Konstantine’s smile doesn’t falter, but it softens into something that might, on another man, pass for sympathy. He draws a low breath; the sound exaggerated in the quiet hall. “She is alive, Antonio. And I have it on good authority that your child will live. You have a boy.” He lets the word hang there for a beat, watching me. “Sure he will need a little help these first few months, but he’s a fighter already, just like his parents. Just like his dad.”
The world tilts. The roaring in my ears recedes, replaced by a single, piercing tone.
A boy.
I have a son? I have a son.
The information lands not with joy, but with a seismic, terrifying thud in my soul. A son. A tiny, vulnerable life that is mine to protect in a world that I know to be viciously, randomly cruel. The weight of it is immense, a gravitational pull that threatens to buckle my knees.
I am a father. I am a father!
The monumental truth is still settling over me, a blanket of awe and sheer terror when the doors to the operating theatre swing open. A surgeon emerges, still in his blue scrubs, a cap masking his hair. His face is etched with a deep fatigue but his eyes, his eyes hold a light that wasn’t there before.
He pulls off his mask. “Mr Macrae?”
I’m across the corridor in three strides, Devin and Konstantine forgotten. “Yes.”
“Your wife is stable,” he says, and the words are a key unlocking the iron bands around my chest. I sway on my feet, grabbing the wall for support. “It was touch and go. We’ve induced a coma to give her body and brain time to heal without any additional stress. She’ll need to remain under for a few weeks.”
A coma.
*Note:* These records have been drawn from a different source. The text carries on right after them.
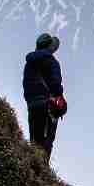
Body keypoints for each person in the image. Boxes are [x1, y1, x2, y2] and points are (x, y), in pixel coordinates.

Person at [23, 32, 65, 161]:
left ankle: (31, 171)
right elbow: (56, 86)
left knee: (35, 142)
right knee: (46, 144)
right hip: (47, 107)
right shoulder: (52, 62)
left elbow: (26, 84)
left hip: (32, 105)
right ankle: (42, 174)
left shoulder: (29, 62)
The relief is brutal and incomplete.
“And her eye?” I hear myself ask. She blew the right side of her face off. Did they stitch it back together like a patchwork quilt?
The surgeon offers a small, genuine smile. “We managed to save her sight. The trauma was significant, but the optic nerve was intact. There will be recovery, rehabilitation, but the prognosis is good.”
Tears I didn’t know I was capable of well up, hot and blinding. I blink them back furiously, refusing to let them fall. Not here. Not in front of them. But the gratitude is a physical pain. “Thank you. Doctor. Thank you.”
He nods, weary but satisfied. “You can see her in a moment. She’s been moved to ICU.”
“I want to see her. Now.”
He gestures for me to follow. I don’t look back at the two men I left standing in the corridor. My entire being is focused on the doors, on the path to my wife.
But as I step across the threshold, a cold prickle, entirely separate from the fear and the relief travels down my spine.
I glance back.
Devin and Konstantine are still there, watching me go. Devin is a statue, unreadable as ever. But Konstantine, he stands perfectly straight, his hands clasped behind his back, a portrait of victorious authority.
And the thought comes, unbidden, a tiny splinter in my mind.
Konstantine doesn’t stand like that.
The memory is crisp, clear. The last time I saw him, he’d leaned ever so slightly to the left, a subtle but permanent favouring of his right side.
This man in the hallway stands with a ramrod, symmetrical straightness.
The splinter digs deeper, festering.
Surely that’s not…No, the thought is too absurd to finish but it takes root anyway, a seed of doubt in the freshly turned soil of my reality.
I turn my back on them, the question burning a hole in my mind, and follow the doctor into the intensive care unit, into the humming, beeping sanctuary where my wife lies waiting.
The outside world, with its lies and its shadows, can wait.
The only sounds are the low, rhythmic hiss of the ventilator forcing breath into her lungs and the steady, electronic ping of the heart monitor.
She lies in the bed, a small mound of a person beneath starched white sheets, dwarfed by the machinery that is keeping her tethered to this world. To me.